Los promotores persiguen un mejor aprovechamiento de los recursos eólicos del mar del Norte y por eso han diseñado su plan compatible con los parques previstos en esta zona, que goza de abundantes recursos eólicos y un excelente régimen de vientos.

Varios aspectos destacan en esta iniciativa. En primer lugar, se presenta como una manera de dar un cumplimiento ambicioso al acuerdo de París contra el cambio climático (2015) y, en segundo lugar, se busca consolidar de forma definitiva la energía eólica marina, que ya ha alcanzado su plena madurez en el mar del Norte. Alemania, por ejemplo, confía en esta fuente limpia para cumplir su plan para culminar el cierre de las nucleares dentro de cinco años.

La isla artificial, de apenas 6,5 km2, aportaría numerosas ventajas. El nuevo enclave ganado al mar dispondrá de una amplia infraestructura (muelles, aeropuerto, almacenes…) y permitiría abaratar el coste de la logística que requiere la construcción de los parques eólicos marinos (albergará alojamientos, equipos, ensamblajes) y facilitar las tareas de mantenimiento y reparación de los aerogeneradores. La escasa profundidad del mar en Dogger Bank es otra gran ventaja.

Al lanzar la propuesta, conocida como North Sea Wind Power Hub, los promotores persiguen captar nuevos socios, especialmente operadores de red y empresas de infraestructuras, con los que se mantienen conversaciones para ampliar el consorcio.

El proyecto persigue mitigar el cambio climático y abaratar el coste de la electricidad producida

Las empresas ahora van a realizar estudios para apuntalar la viabilidad del plan. “Es muy pronto para mencionar una fecha de inicio de las obras; este es un proyecto a largo plazo, pero tenemos que comenzar los preparativos y esto es lo que estamos abordando”, explican fuentes de la empresa Ennet en Holanda, que esperan recibir apoyo para ver completado su proyecto en el 2050. “Ahora, a los gobiernos les toca asegurar una política estable que permita al mercado hacer su trabajo”, añaden. La premisa de partida es que dar este gran salto para fomentar la energía limpia “exige la cooperación europea” y poner unas bases firmes, pues “la reducción de costos de hoy determinará el potencial futuro de la energía eólica marina”.

La isla o las islas artificiales aparecerán como interconectores. Es decir, ya no sólo se envía electricidad al continente, sino que se favorecerá un comercio de energía entre los países conectados. La isla actuará como una araña en el mar del Norte que une los parques marinos y las conexiones internacionales. “Estas interconexiones son importantes para equilibrar la oferta y demanda en el norte y el centro de Europa, en donde la producción eoloeléctrica ahora es variable.

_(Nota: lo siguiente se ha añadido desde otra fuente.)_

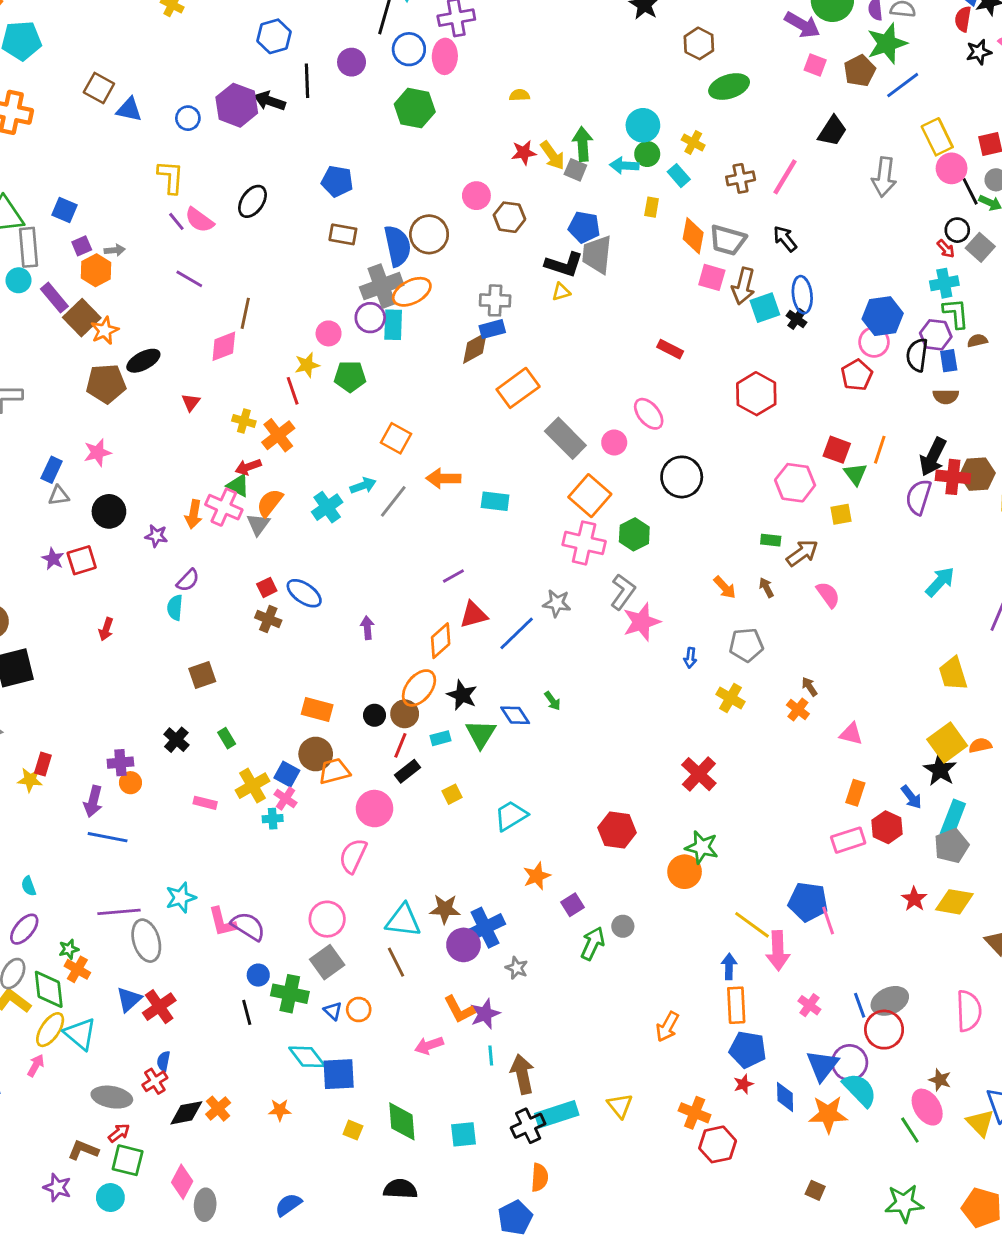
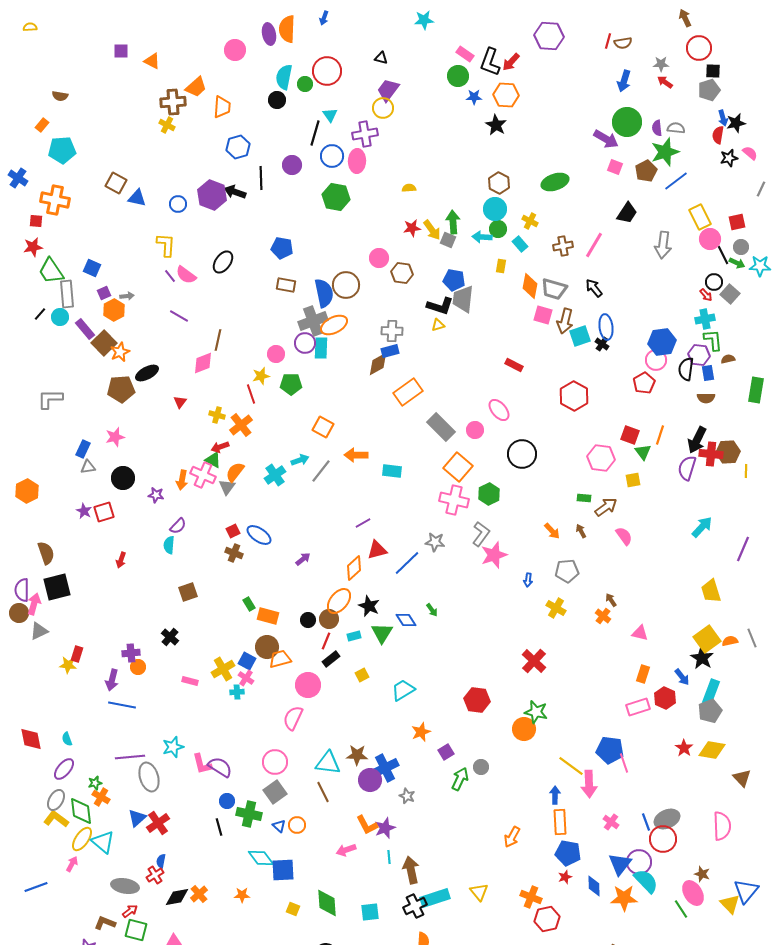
brown hexagon: (699, 43) -> (499, 183), moved
purple arrow: (367, 628) -> (303, 559), turned 56
green rectangle: (227, 738) -> (249, 604), moved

Además, a largo permitirían a Noruega dar salida a su importante producción hidroeléctrica”, valora Jaume Morrón, gerente de EolicCat, la patronal del sector en Catalunya, que sigue muy de cerca esta iniciativa.

“La gran virtud de este proyecto es que abaratará el coste de la energía. Esto debe ser una lección para España, en donde el precio de la electricidad es muy caro, sobre todo por la gran dependencia de los combustibles fósiles”, dice Javier García Breva, experto en política energética, que fue director del Instituto para la Diversificación y Ahorro de Energía. “Si España tuviera más energía renovable, la luz sería más barata”, sentencia.

La isla del viento tiene una clara vocación europea y encaja en los planes comunitarios para impulsar las energías renovables. Europa ha asumido el compromiso de lograr una reducción de las emisiones de gases invernadero del 40% en el 2030 respecto a 1990. Es un paso necesario para seguir una senda cuya meta a largo plazo es que las emisiones de gases (combustibles fósiles) disminuyan entre el 80% y el 95% para el 2050, para evitar incrementos peligrosos de la temperatura del planeta.

Situar el mar del Norte como centro de distribución de energía y como referente de la transición energética tiene un gran valor simbólico. Predispone a que seis países ribereños (Reino Unido, Holanda, Alemania, Bélgica, Dinamarca y Noruega) renuncien de alguna manera a sus fronteras nacionales y acepten que los electrones generados en alta mar pueden ser aprovechados por sus respectivos países.